Charles Dickens

Up to this time they had been very quiet, comparatively silent, save when the arrival of some new party at a window, hitherto unoccupied, gave them something new to look at or to talk of. But, as the hour approached, a buzz and hum arose, which, deepening every moment, soon swelled into a roar, and seemed to fill the air. No words or even voices could be distinguished in this clamour, nor did they speak much to each other; though such as were better informed upon the topic than the rest, would tell their neighbours, perhaps, that they might know the hangman when he came out, by his being the shorter one: and that the man who was to suffer with him was named Hugh: and that it was Barnaby Rudge who would be hanged in Bloomsbury Square.

The hum grew, as the time drew near, so loud, that those who were at the windows could not hear the church-clock strike, though it was close at hand.

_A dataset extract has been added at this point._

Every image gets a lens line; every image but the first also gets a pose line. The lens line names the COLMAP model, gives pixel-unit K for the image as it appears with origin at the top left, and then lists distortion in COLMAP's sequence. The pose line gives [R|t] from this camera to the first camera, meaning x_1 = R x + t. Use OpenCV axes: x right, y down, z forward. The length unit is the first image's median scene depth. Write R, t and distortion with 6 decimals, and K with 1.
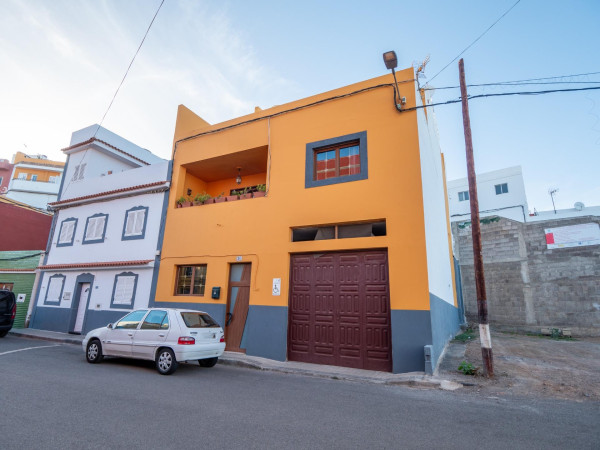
lens RADIAL K [[328.7, 0, 298.2], [0, 328.7, 224.6], [0, 0, 1]] dist [-0.001030, -0.000019]
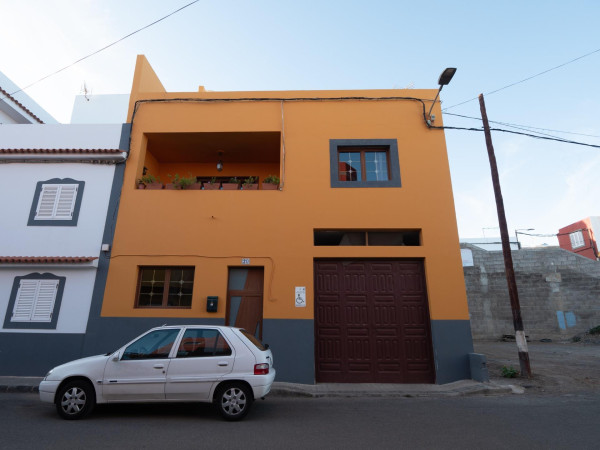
lens RADIAL K [[332.8, 0, 300.2], [0, 332.8, 227.5], [0, 0, 1]] dist [-0.006228, -0.000515]
pose [[0.898859, 0.095686, 0.427664, -0.442042], [-0.085243, 0.995408, -0.043551, 0.046582], [-0.429867, 0.002691, 0.902888, 0.212940]]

Nor had they any need to hear it, either, for they could see it in the people's faces. So surely as another quarter chimed, there was a movement in the crowd--as if something had passed over it--as if the light upon them had been changed--in which the fact was readable as on a brazen dial, figured by a giant's hand.

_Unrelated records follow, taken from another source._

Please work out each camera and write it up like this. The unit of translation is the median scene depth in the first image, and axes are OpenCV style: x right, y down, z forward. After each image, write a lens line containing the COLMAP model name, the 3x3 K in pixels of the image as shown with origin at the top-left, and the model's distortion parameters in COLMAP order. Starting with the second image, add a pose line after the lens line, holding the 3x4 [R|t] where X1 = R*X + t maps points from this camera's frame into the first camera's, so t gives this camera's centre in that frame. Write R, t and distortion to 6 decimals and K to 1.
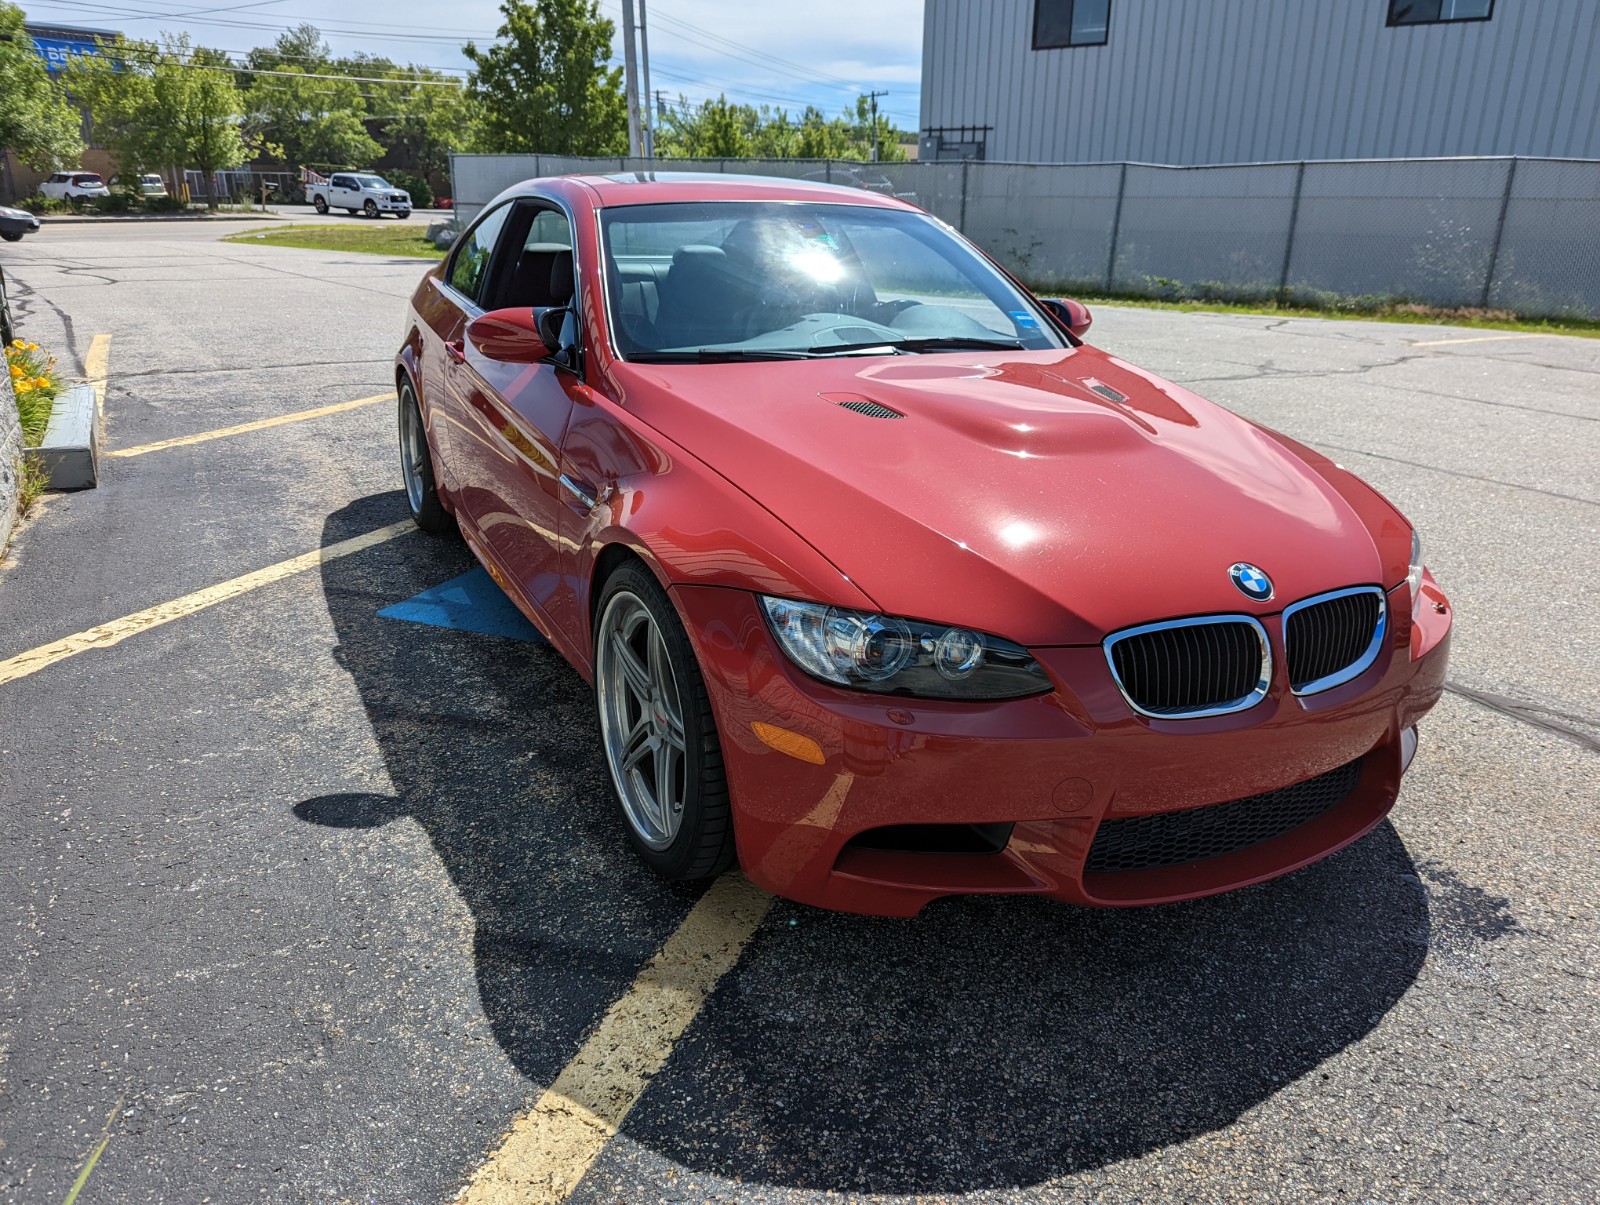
lens RADIAL K [[1145.1, 0, 821.7], [0, 1145.1, 598.4], [0, 0, 1]] dist [0.049803, -0.044042]
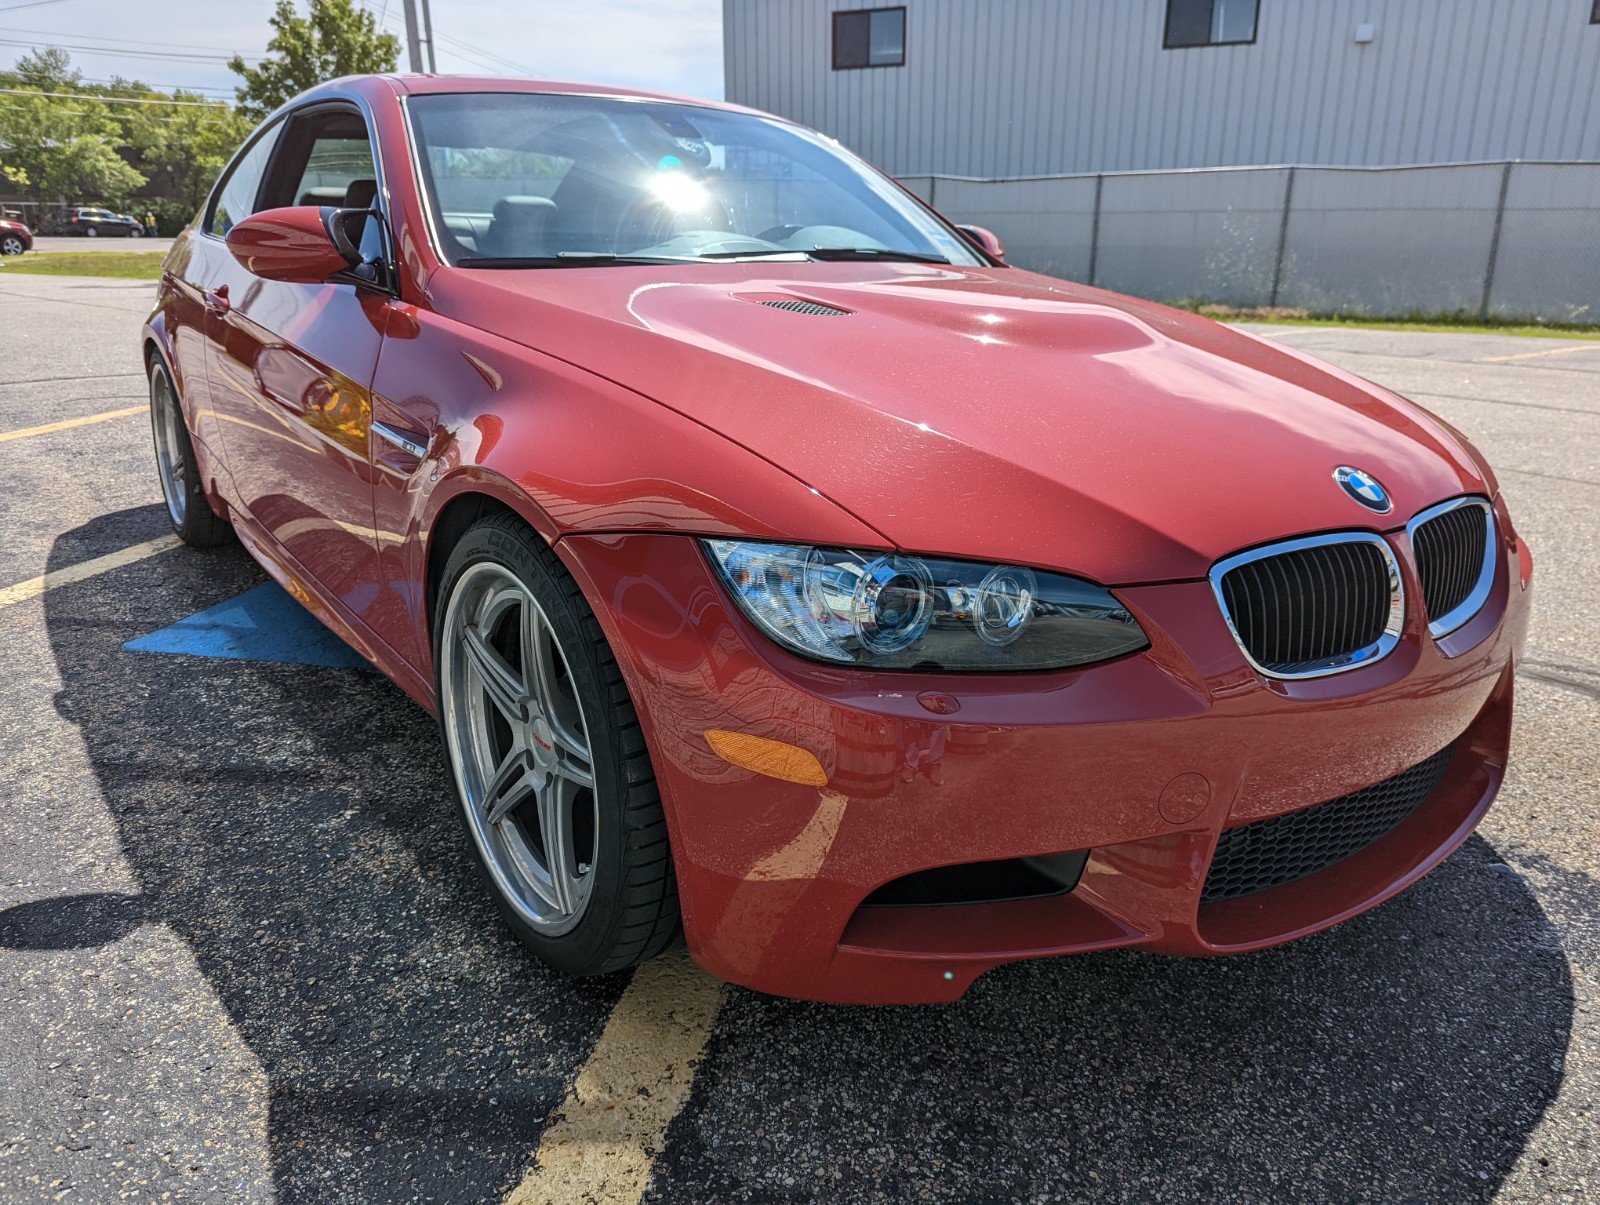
lens RADIAL K [[1145.1, 0, 826.2], [0, 1145.1, 581.4], [0, 0, 1]] dist [0.049803, -0.044042]
pose [[0.986024, -0.058913, 0.155839, -0.069989], [0.064791, 0.997356, -0.032906, 0.038149], [-0.153488, 0.042543, 0.987234, 0.262544]]
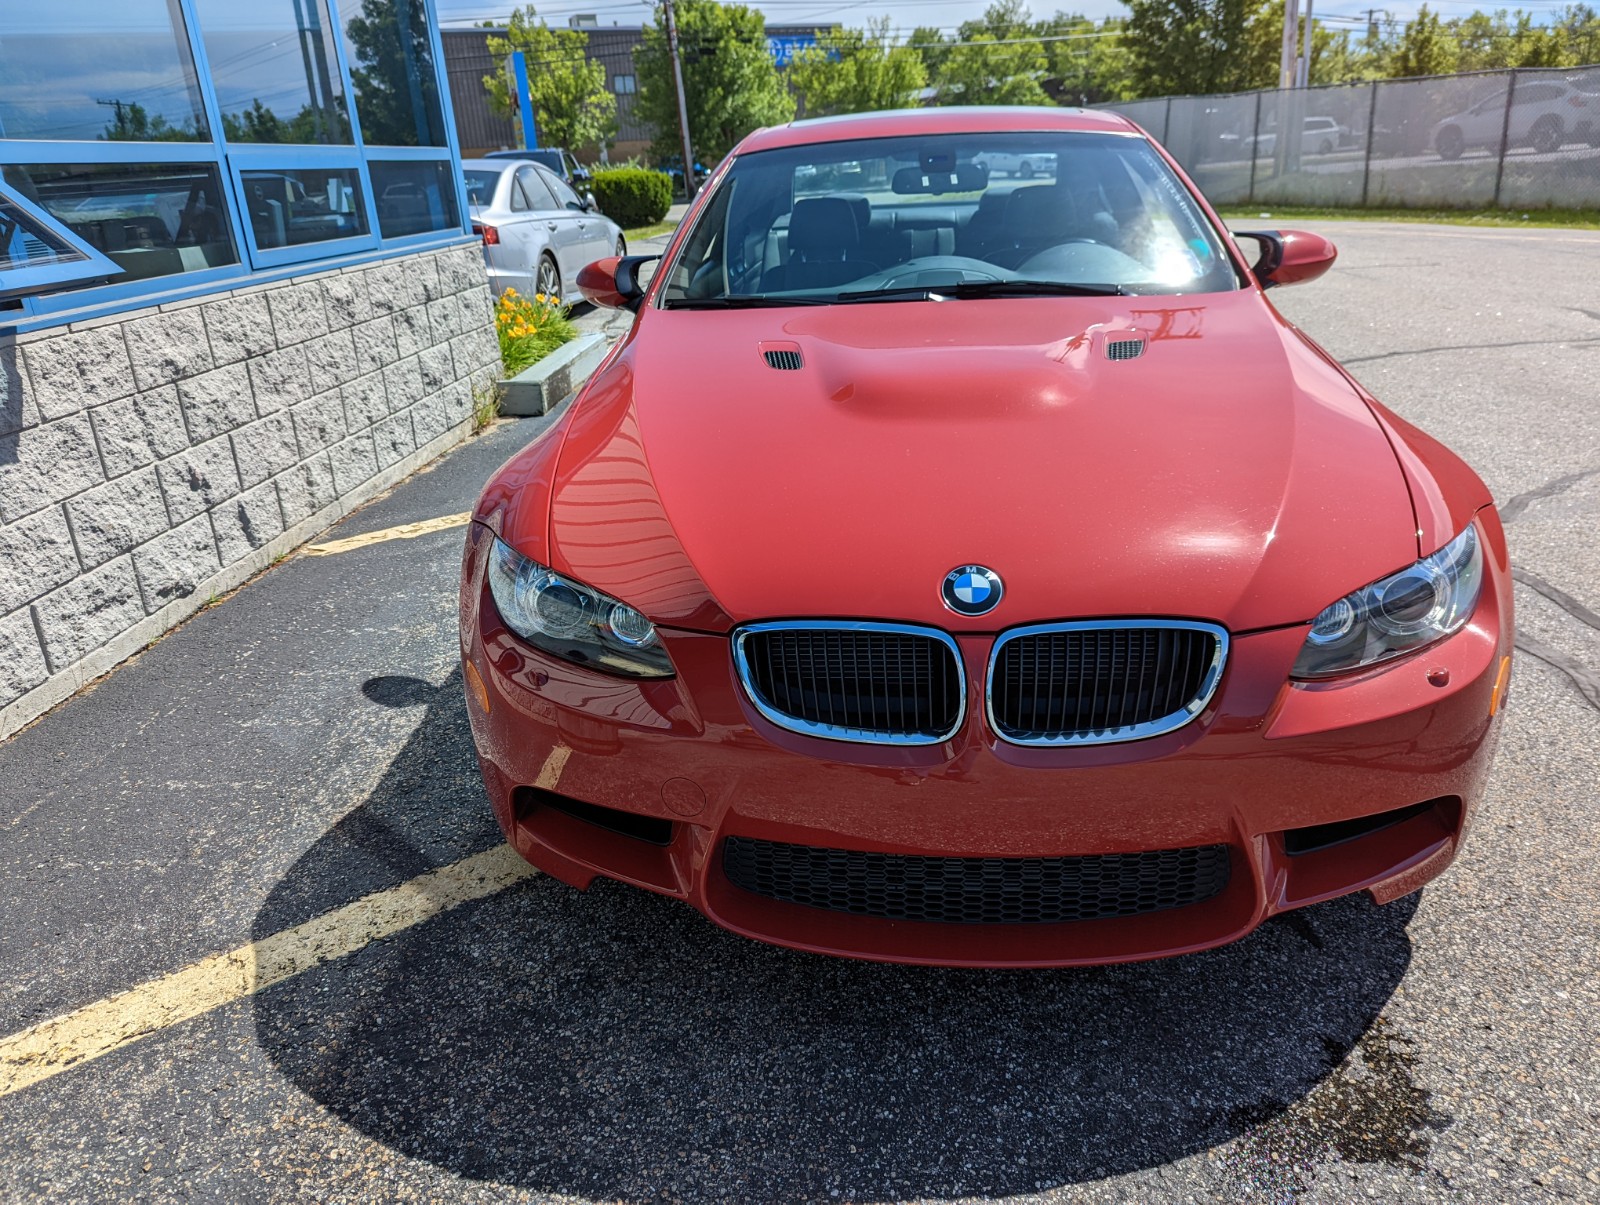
lens RADIAL K [[1145.1, 0, 802.9], [0, 1145.1, 601.8], [0, 0, 1]] dist [0.049803, -0.044042]
pose [[0.842719, 0.135602, -0.520996, 0.556513], [-0.114732, 0.990763, 0.072290, -0.040303], [0.525986, -0.001146, 0.850492, 0.223536]]
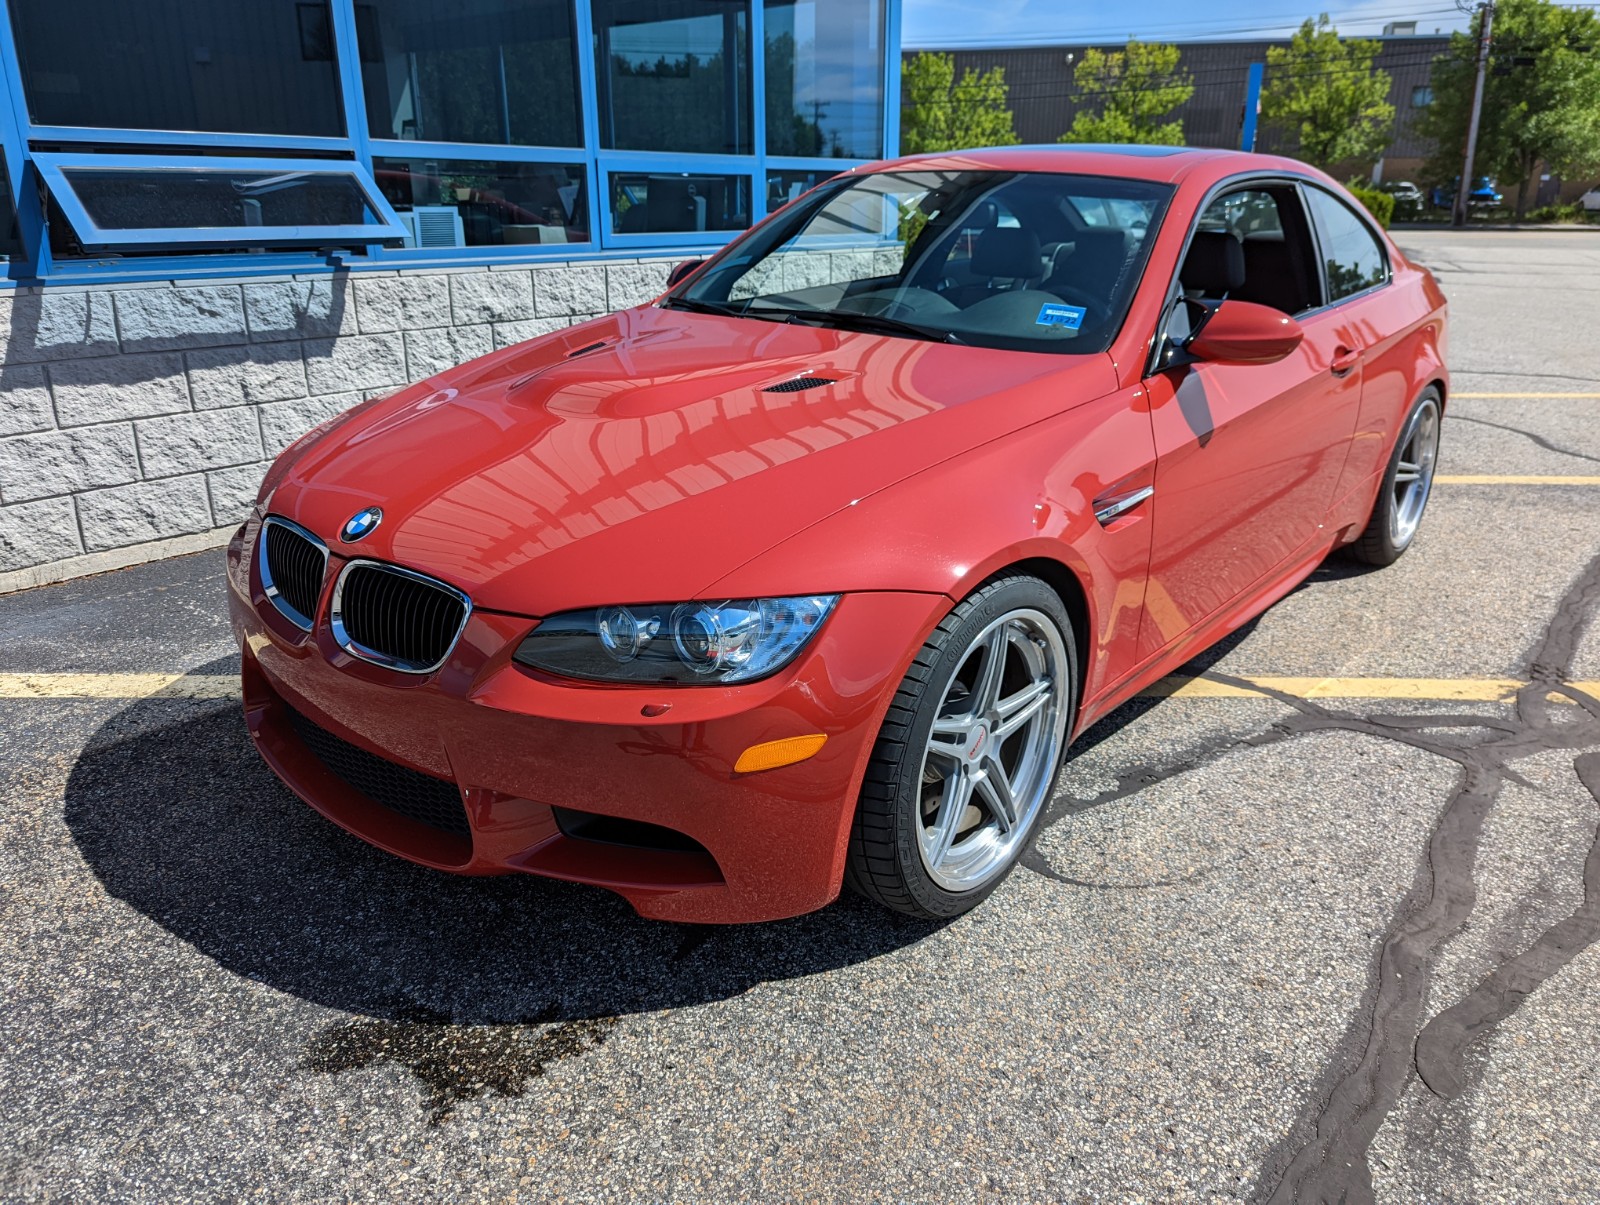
lens RADIAL K [[1145.1, 0, 798.7], [0, 1145.1, 592.2], [0, 0, 1]] dist [0.049803, -0.044042]
pose [[0.367953, 0.296273, -0.881381, 1.143122], [-0.308676, 0.933047, 0.184777, -0.211866], [0.877115, 0.204072, 0.434770, 0.738895]]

Three quarters past eleven! The murmur now was deafening, yet every man seemed mute. Look where you would among the crowd, you saw strained eyes and lips compressed; it would have been difficult for the most vigilant observer to point this way or that, and say that yonder man had cried out. It were as easy to detect the motion of lips in a sea-shell.

Three quarters past eleven! Many spectators who had retired from the windows, came back refreshed, as though their watch had just begun. Those who had fallen asleep, roused themselves; and every person in the crowd made one last effort to better his position-- which caused a press against the sturdy barriers that made them bend and yield like twigs. The officers, who until now had kept together, fell into their several positions, and gave the words of command. Swords were drawn, muskets shouldered, and the bright steel winding its way among the crowd, gleamed and glittered in the sun like a river. Along this shining path, two men came hurrying on, leading a horse, which was speedily harnessed to the cart at the prison-door. Then, a profound silence replaced the tumult that had so long been gathering, and a breathless pause ensued. Every window was now choked up with heads; the house-tops teemed with people--clinging to chimneys, peering over gable-ends, and holding on where the sudden loosening of any brick or stone would dash them down into the street. The church tower, the church roof, the church yard, the prison leads, the very water-spouts and lampposts--every inch of room--swarmed with human life.

At the first stroke of twelve the prison-bell began to toll. Then the roar--mingled now with cries of 'Hats off!' and 'Poor fellows!' and, from some specks in the great concourse, with a shriek or groan--burst forth again. It was terrible to see--if any one in that distraction of excitement could have seen--the world of eager eyes, all strained upon the scaffold and the beam.

The hollow murmuring was heard within the jail as plainly as without. The three were brought forth into the yard, together, as it resounded through the air. They knew its import well.

'D'ye hear?' cried Hugh, undaunted by the sound. 'They expect us! I heard them gathering when I woke in the night, and turned over on t'other side and fell asleep again. We shall see how they welcome the hangman, now that it comes home to him. Ha, ha, ha!'

The Ordinary coming up at this moment, reproved him for his indecent mirth, and advised him to alter his demeanour.

'And why, master?' said Hugh. 'Can I do better than bear it easily? YOU bear it easily enough. Oh! never tell me,' he cried, as the other would have spoken, 'for all your sad look and your solemn air, you think little enough of it! They say you're the best maker of lobster salads in London.